Another clear example is parenting. “If you’re a parent, be a parent both at home and in the office,” said Valencia. “That might mean that sometimes you’re late to meetings because your kid got sick unexpectedly. If we’re on a call and they interrupt me because they need something, then I’m sharing my personal life with my colleagues.”
However, even with parenting the lines aren’t always so clear cut. When Petreaus had a miscarriage, she wasn’t sure whether or not to tell her team, especially because she was new.

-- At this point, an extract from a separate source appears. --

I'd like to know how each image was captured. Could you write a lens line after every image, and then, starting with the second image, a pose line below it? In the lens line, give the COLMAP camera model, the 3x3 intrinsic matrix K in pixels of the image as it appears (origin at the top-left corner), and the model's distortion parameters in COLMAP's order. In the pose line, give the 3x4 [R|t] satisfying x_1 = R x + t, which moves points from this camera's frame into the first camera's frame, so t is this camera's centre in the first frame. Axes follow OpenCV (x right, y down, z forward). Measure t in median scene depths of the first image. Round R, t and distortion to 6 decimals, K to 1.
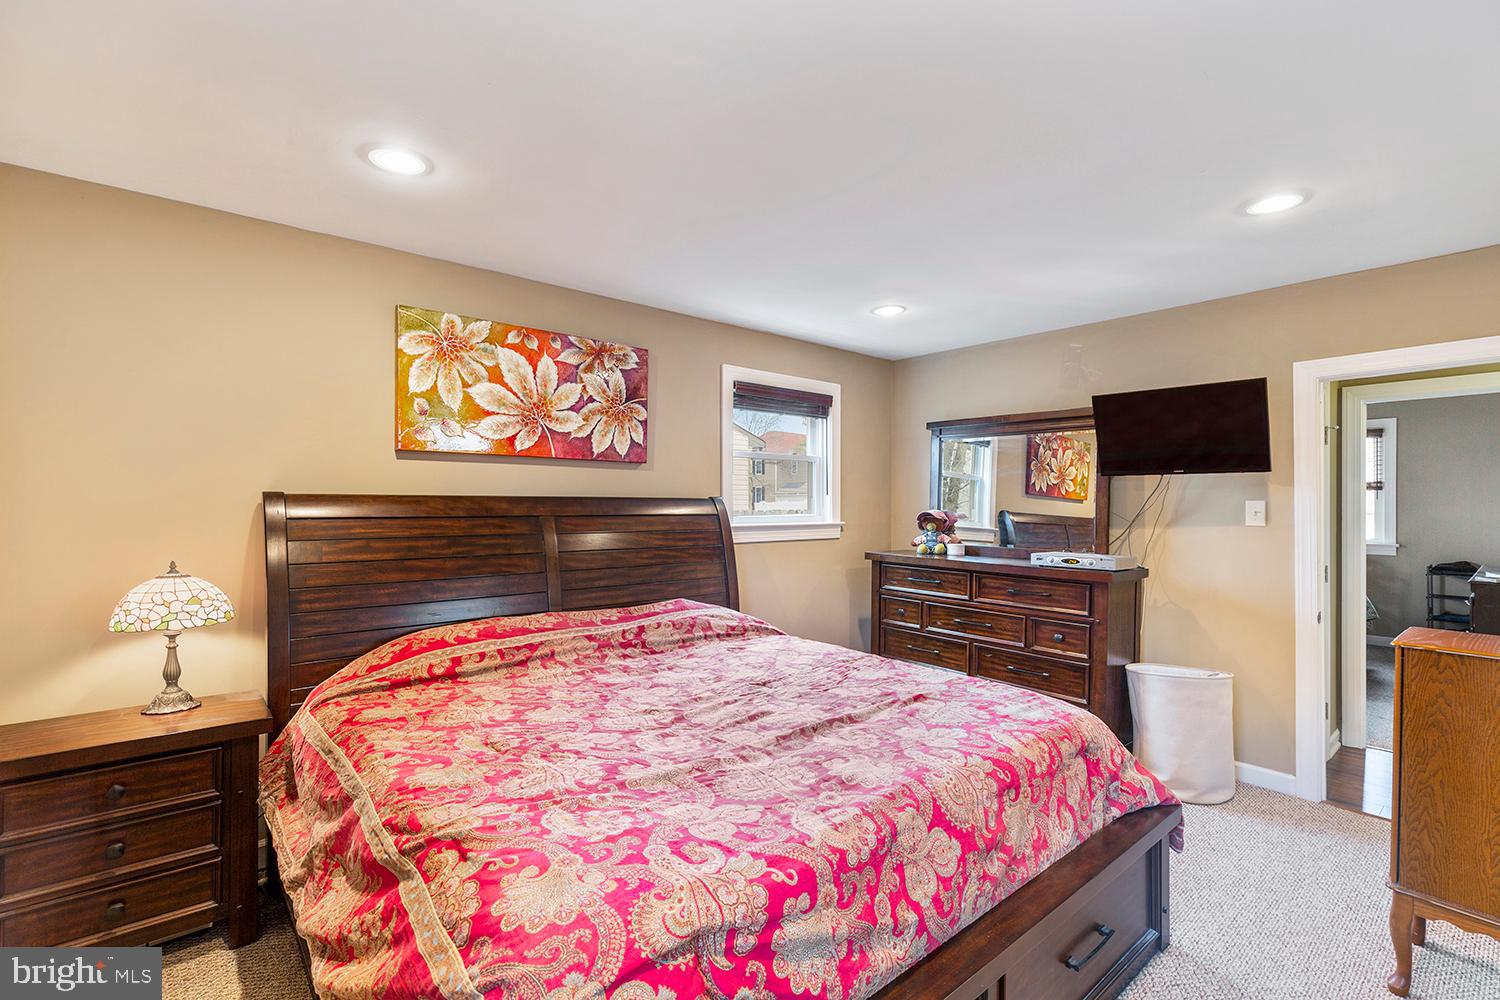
lens RADIAL K [[666.6, 0, 758.7], [0, 666.6, 502.9], [0, 0, 1]] dist [0.001491, -0.002743]
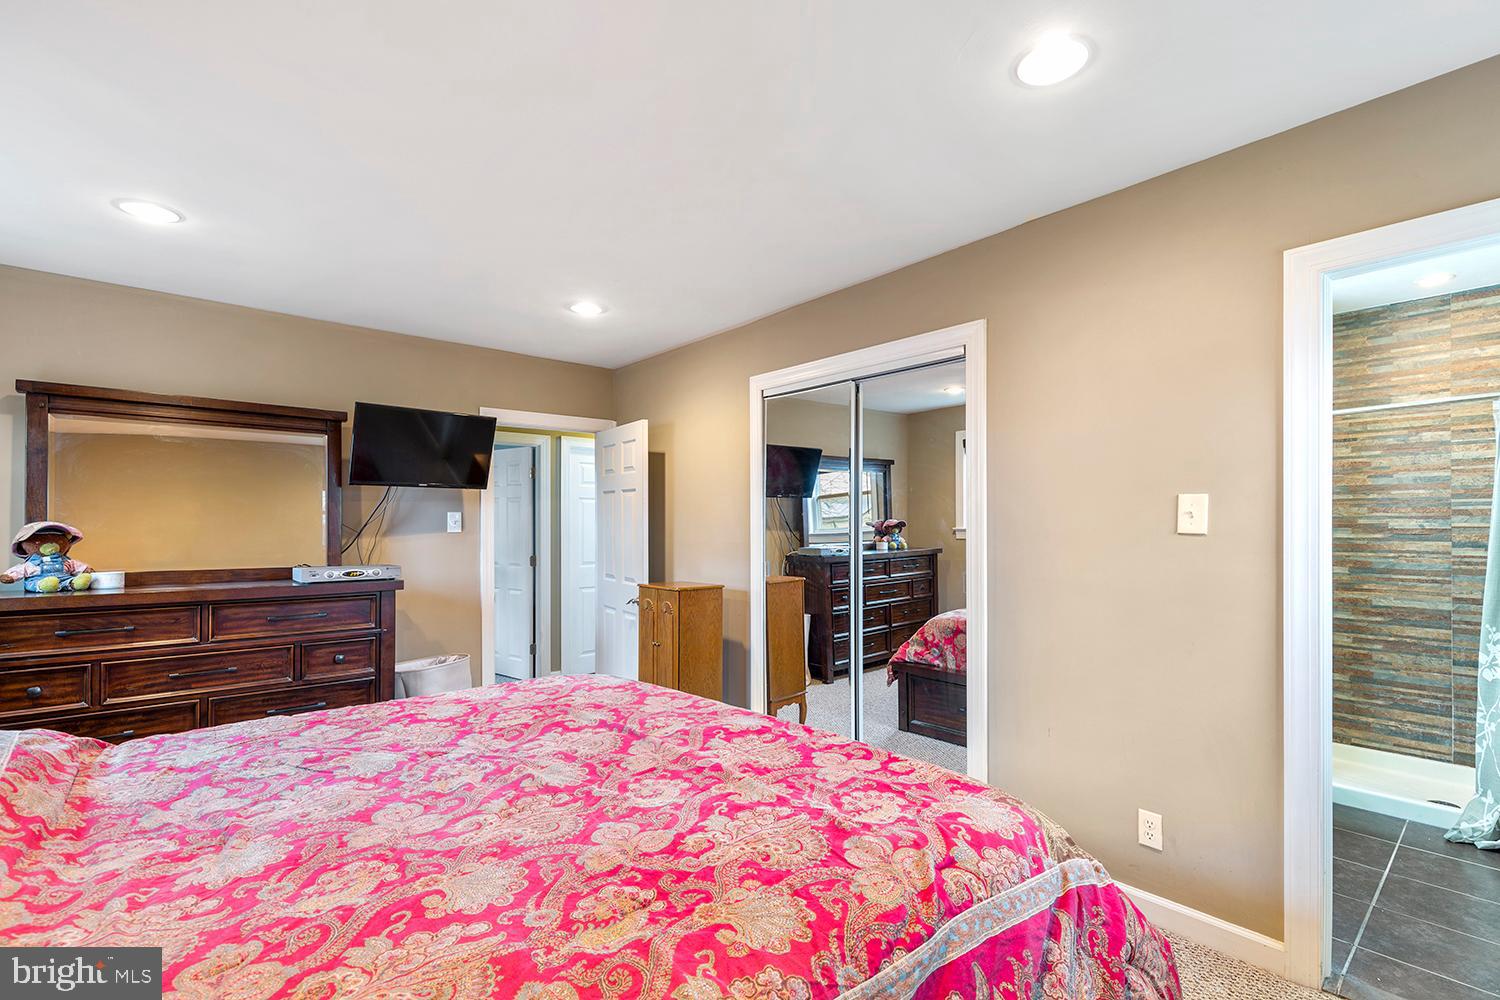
lens RADIAL K [[666.6, 0, 750.3], [0, 666.6, 523.8], [0, 0, 1]] dist [0.001491, -0.002743]
pose [[0.022080, -0.006664, 0.999734, -0.441490], [0.000222, 0.999978, 0.006660, 0.009164], [-0.999756, 0.000075, 0.022081, 0.395466]]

“I didn’t feel comfortable enough explaining what happened,” said Petreaus. “I went to the doctor and had to make up an excuse for my missed meeting. Then I had to come back to my work-from-home setup to my next call and someone asked: ‘How are you?’ Do I say how I am? Like, I’m really confused and devastated. But my response was: ‘good, how are you?’ and we went on with the call.”
She said at that time it felt right, but when she got pregnant the second time she told her co-founder about her previous experience and later shared it on LinkedIn.
“It felt like we were at a place in our working relationship where it was a thing I wanted her to know,” said Petreaus. “Sometimes I might be late to my 9 a.m. meetings. I don’t know why this time it felt more acceptable. That’s kind of the point. With bringing your whole self to work, there isn’t some checklist like ‘share weekend barbecue,’ ‘don’t share weird family anecdote.’ It doesn’t really work like that.”
Other topics like dating and relationships and what you do in your free time might be more gray as well. Willis puts it into perspective: “I give people this example: You’re going to get a different version of my whole self when I’m with friends on a Saturday compared to what you’ll get when I come to the office on Monday. They aren’t different to who I am – they are appropriate for where I am.”
Courtney Stratton, employee experience manager at Donut, a Slack and Zoom app that helps facilitate workplace culture and conversation, believes that while not everyone needs to hear about your last date, informal conversation about hobbies, interests and life outside of work is key to seeing your coworkers as people.
“A quick, serendipitous conversation could transform ‘Brad from accounting’ into ‘Brad, a hands-on dad of two who loves wings night and has a soft spot for Lady Gaga.’ That has a lot of value on the business and personal level,” said Stratton.
She argues that it can help junior and senior employees bond and build the trust needed to embark on deeper mentorship conversations. Or it can help make friends across departments, leading to deeper collaboration.
“Moments of personal connection about things that matter to us, like books, food, family, and travel, boosts productivity, improves employee morale and happiness, and just makes work more enjoyable,” said Stratton.
Although she also outlines an important caveat: “It’s still important to let people choose how much they want to share. Forced bonding can be uncomfortable and not fun for anyone involved.”
Valencia agrees. “If you want to share your full self at work, you should be able to and it should be respected,” said Valencia. “If I went through a break up, I wouldn’t go and tell my team, but that doesn’t mean that I don’t have team members that would do that. If they do, they want to feel like they can.”
It can create a complex playbook for managers who are working with various different people and trying to learn how much they feel comfortable sharing.
“We are asking managers to manage emotion,” said Valencia. “Managing emotions is a harder playbook, different skills, and emotionally draining for managers too. Organizations are still trying to figure it out. We are asking so much more out of managers.”